Chapitre 10 - HTA d’origine endocrinienne : démarche diagnostique, causes (129)

 

10.1 - Les causes surrénaliennes d’HTA

 

Elles font intervenir deux hormones pressives :

  • soit les catécholamines (phéochromocytomes ou paragangliomes)
  • soit l’aldostérone ou ses précurseurs (blocs enzymatiques),
    • directement
    • ou par stimulation anormale du récepteur de l’aldostérone par les glucocorticoïdes (Cushing).

10.1.1 Phéochromocytomes

Les phéochromocytomes sont des tumeurs issues des cellules chromaffines (phéochromocytes) de la médullosurrénale (= phéochromocytomes) ou extra-surrénales (= paragangliomes), secrétant des catécholamines. Bien que rares, ils doivent être dépistés précocément :

  • Ils représentent une cause curable d’hypertension artérielle,
  • Ils peuvent être mortels à l’occasion d’une poussée hypertensive,
  • Ils sont parfois malins,
  • Ils peuvent appartenir au cadre d’une néoplasie endocrinienne multiple.

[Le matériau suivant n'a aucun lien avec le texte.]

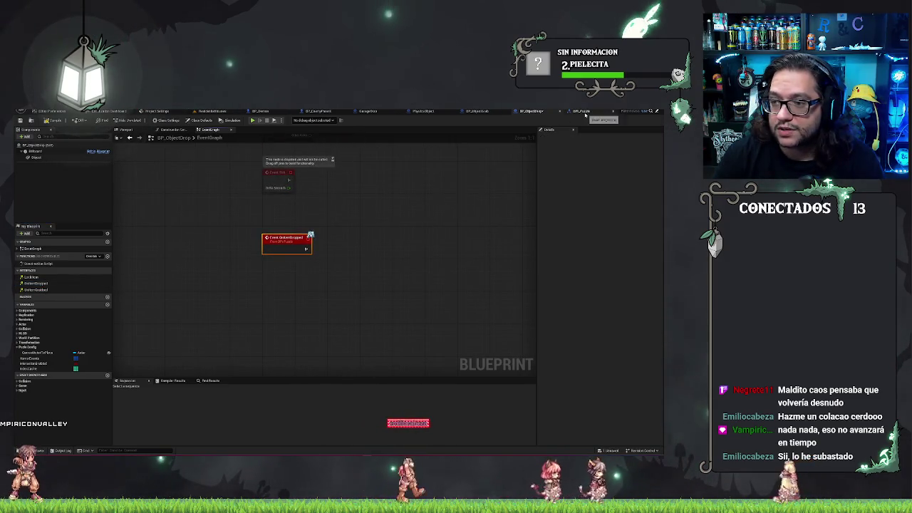
# Step: Place an Event OnItemGrabbed node below Event Use in BP_ObjectGrab's graph
pyautogui.click(488, 115)
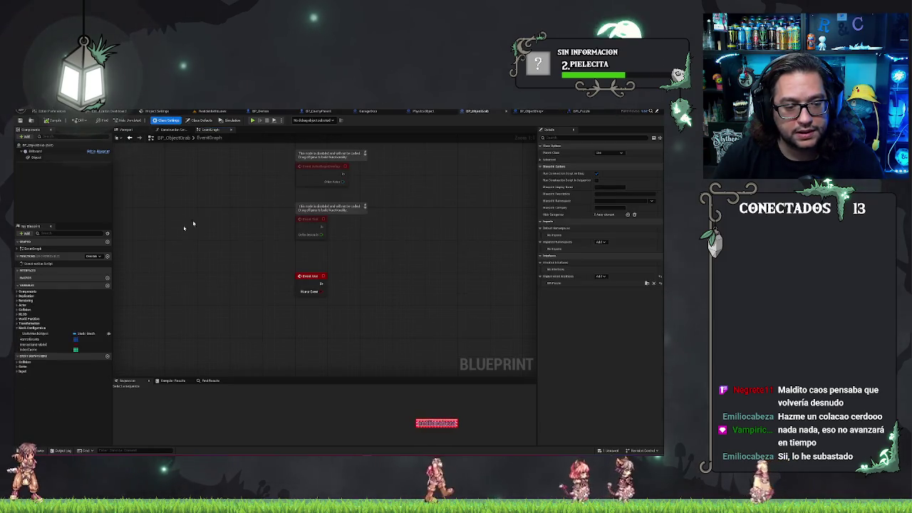
pyautogui.doubleClick(32, 290)
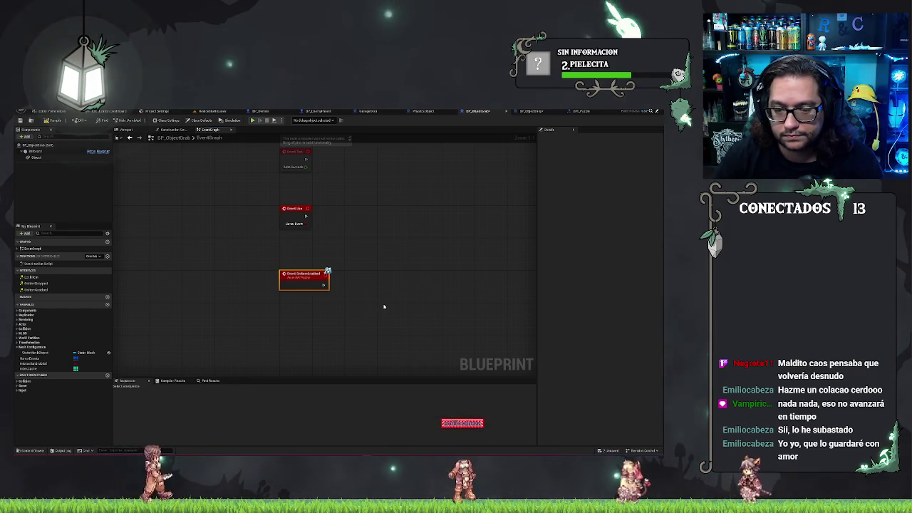
pyautogui.moveTo(324, 285); pyautogui.dragTo(352, 288)
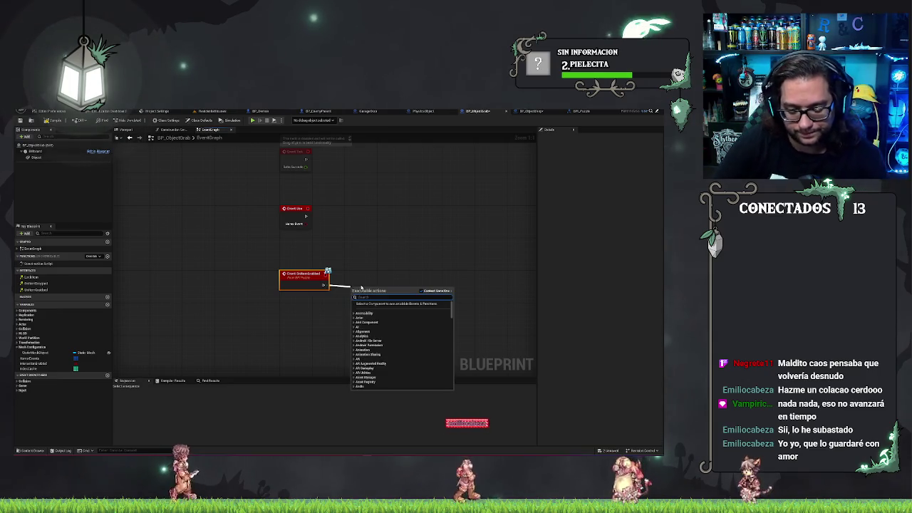
# Step: Add Get All Actors Of Class after Event OnItemGrabbed, with Actor Class BP_ObjectDrop
pyautogui.write('cast all actors')
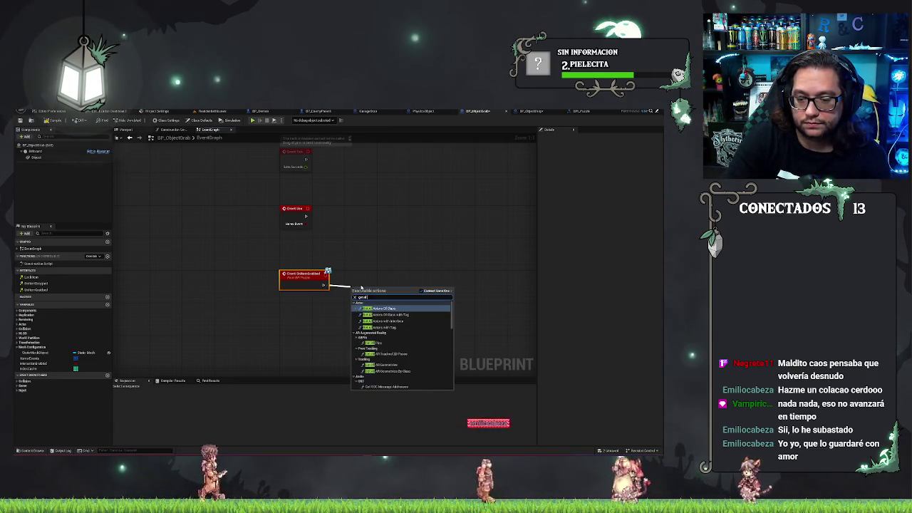
pyautogui.press('Return')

Image TDMpheo.jpg  Image IRM_T2_pheo_G.jpg 
TDM coupe horizontale. Phéochromocytome gauche IRM coupe horizontale T2 : aspect hyperintense de la tumeur
Image MIBG_pheo1.jpg 
Scintigraphie MIBG : Fixation de la tumeur surrénale gauche

10.1.1.1 Rappel de la physiologie des catécholamines

Elles sont produites par le système sympathicochromaffine, médullosurrénale et axones terminaux du système nerveux sympathique, à partir de la tyrosine alimentaire ou dérivée de la phénylalanine (tableau 1). Seule la médullosurrénale possède l’équipement enzymatique permettant la transformation de la Noradrénaline (NOR) en Adrénaline (AD).

Après avoir exercé leur action, les catécholamines sont soit réutilisées par les terminaisons nerveuses sympathiques (« re-uptake »), soit dégradées en métanéphrines et normétanéphrines, puis acide vanilmandélique (VMA), éliminés dans les urines (tableau 1).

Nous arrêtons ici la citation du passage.